AU NOM DU PEUPLE FRANÇAIS

COUR D’APPEL DE GRENOBLE

CHAMBRE COMMERCIALE

ARRÊT DU JEUDI 11 MAI 2023

Appel d’un jugement (N° RG 19/00556)

rendu par le TJ hors JAF, JEX, JLD, J. EXPRO, JCP de [Localité 9]

en date du 28 juin 2021

suivant déclaration d’appel du 23 juillet 2021

APPELANT :

M. [H] [M]

né le [Date naissance 1] 1936 à [Localité 8]

de nationalité Française

[Adresse 3]

[Localité 6]

représenté par Me Fabrice BARICHARD, avocat au barreau de GRENOBLE

INTIMÉ :

M. [E] [M]

né le [Date naissance 4] 1961 à [Localité 9] (38000)

de nationalité Française

[Adresse 7]

[Localité 5]

représenté par Me Sébastien VILLEMAGNE de la SELAS ABAD & VILLEMAGNE – AVOCATS ASSOCIÉS, avocat au barreau de GRENOBLE, substitué par Me ABAD de la SELAS ABAD & VILLEMAGNE – AVOCATS ASSOCIÉS, avocat au barreau de GRENOBLE

COMPOSITION DE LA COUR :

LORS DES DÉBATS ET DU DÉLIBÉRÉ :

Madame Marie-Pierre FIGUET, Présidente,

Mme Marie-Pascale BLANCHARD, Conseillère,

M. Lionel BRUNO, Conseiller,

Assistés lors des débats de Alice RICHET, Greffière.

DÉBATS :

A l’audience publique du 11 janvier 2023, Mme BLANCHARD, conseillère,a été entendue en son rapport,

Les avocats ont été entendus en leurs conclusions,

Puis l’affaire a été mise en délibéré pour que l’arrêt soit rendu ce jour, après prorogation du délibéré.

EXPOSE DU LITIGE :

Le 20 mai 1998, M. [H] [M] et M. [W] [M] ont constitué la SCI Edloudy chacun à hauteur de la moitié des 200 parts sociales.

La même année, la SCI Edloudy s’est rendue propriétaire d’un bien immobilier moyennant un prix de 400.000 francs financé par un prêt bancaire.
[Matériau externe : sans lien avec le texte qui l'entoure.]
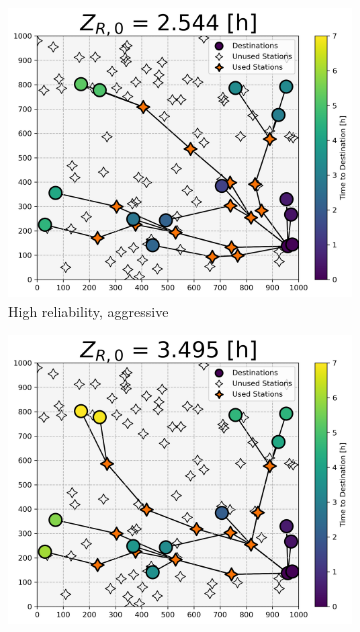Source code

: \documentclass[11pt]{article}
\begin{document}
\begin{multicols}{2}
\begin{figure}[H]
	\centering
	\begin{subfigure}[t]{.5\linewidth}
		\centering\captionsetup{width = .8\linewidth}
		\includegraphics[width = \linewidth]{figs/random_example_high_reliability_aggressive_perceived.png}
		\caption{High reliability, aggressive}
	\end{subfigure}%
	\begin{subfigure}[t]{.5\linewidth}
		\centering\captionsetup{width = .8\linewidth}
		\includegraphics[width = \linewidth]{figs/random_example_high_reliability_cautious_perceived.png}

\end{subfigure}
\end{figure}
\end{multicols}
\end{document}
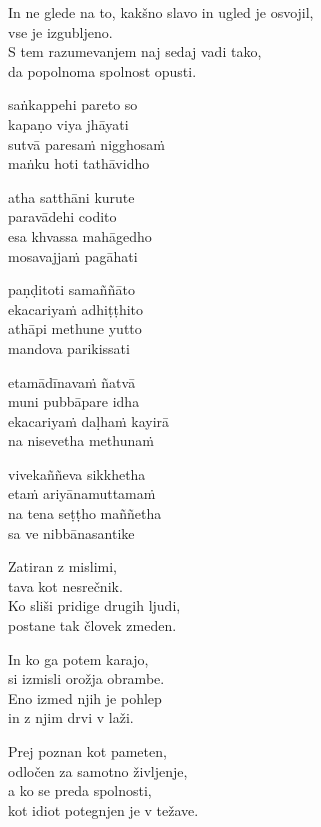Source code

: In ne glede na to, kakšno slavo in ugled je osvojil,\\
vse je izgubljeno.\\
S tem razumevanjem naj sedaj vadi tako,\\
da popolnoma spolnost opusti.


\clearpage

saṅkappehi pareto so\\
kapaṇo viya jhāyati\\
sutvā paresaṁ nigghosaṁ\\
maṅku hoti tathāvidho

atha satthāni kurute\\
paravādehi codito\\
esa khvassa mahāgedho\\
mosavajjaṁ pagāhati

paṇḍitoti samaññāto\\
ekacariyaṁ adhiṭṭhito\\
athāpi methune yutto\\
mandova parikissati

etamādīnavaṁ ñatvā\\
muni pubbāpare idha\\
ekacariyaṁ daḷhaṁ kayirā\\
na nisevetha methunaṁ

vivekaññeva sikkhetha\\
etaṁ ariyānamuttamaṁ\\
na tena seṭṭho maññetha\\
sa ve nibbānasantike


\clearpage

Zatiran z mislimi,\\
tava kot nesrečnik.\\
Ko sliši pridige drugih ljudi,\\
postane tak človek zmeden.

In ko ga potem karajo,\\
si izmisli orožja obrambe.\\
Eno izmed njih je pohlep\\
in z njim drvi v laži.

Prej poznan kot pameten,\\
odločen za samotno življenje,\\
a ko se preda spolnosti,\\
kot idiot potegnjen je v težave.

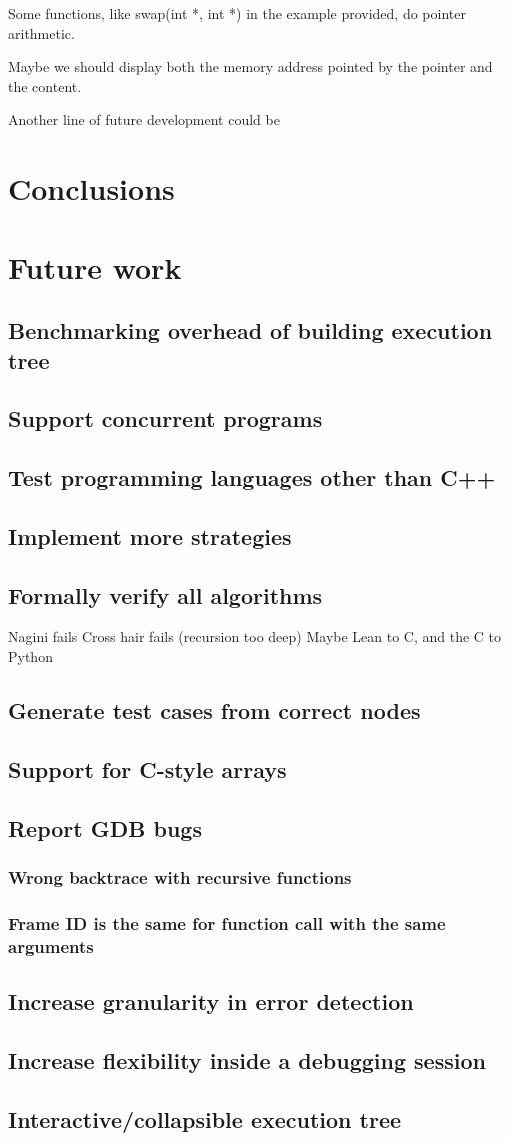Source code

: Some functions, like swap(int *, int *) in the example provided, do pointer arithmetic.

Maybe we should display both the memory address pointed by the pointer and the content.

Another line of future development could be 

\section{Conclusions}
\section{Future work}
\subsection{Benchmarking overhead of building execution tree}
\subsection{Support concurrent programs}
\subsection{Test programming languages other than C++}
\subsection{Implement more strategies}
\subsection{Formally verify all algorithms}
Nagini fails
Cross hair fails (recursion too deep)
Maybe Lean to C, and the C to Python
\subsection{Generate test cases from correct nodes}
\subsection{Support for C-style arrays}
\subsection{Report GDB bugs}
\subsubsection{Wrong backtrace with recursive functions}
\subsubsection{Frame ID is the same for function call with the same arguments}
\subsection{Increase granularity in error detection}
\subsection{Increase flexibility inside a debugging session}
\subsection{Interactive/collapsible execution tree}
Par acte sous seing privé du 18 avril 2016, enregistré le 19 avril 2016, M. [H] [M] et son épouse commune en biens ont cédé à M. [E] [M], l’intégralité des parts sociales (soit cent parts) détenues par M. [H] [M] au prix total de 10.000 euros.

Un conflit est apparu entre Messieurs [W] et [E] [M].

Se prévalant de la vileté du prix de cession des parts sociales, M. [H] [M] a fait assigner M. [E] [M] en annulation de cette cession, par acte d’huissier du 28 janvier 2019.

Par jugement du 28 juin 2021, le tribunal judiciaire de Grenoble a :

– dit n’y avoir lieu d’ordonner la comparution personnelle de M. [H] [M],

– débouté M. [H] [M] de sa demande visant à voir prononcer la nullité de l’acte de cession des parts sociales de la SCI Edloudy intervenue le 18 avril 2016 avec M. [E] [M],

– dit n’y avoir lieu d’ordonner l’exécution provisoire,

– rejeté les demandes formulées au titre des frais irrépétibles,

– condamné M. [H] [M] aux dépens,

– dit qu’il sera fait application des dispositions de l’article 699 du code de procédure civile au profit de Me Fabrice Barichard.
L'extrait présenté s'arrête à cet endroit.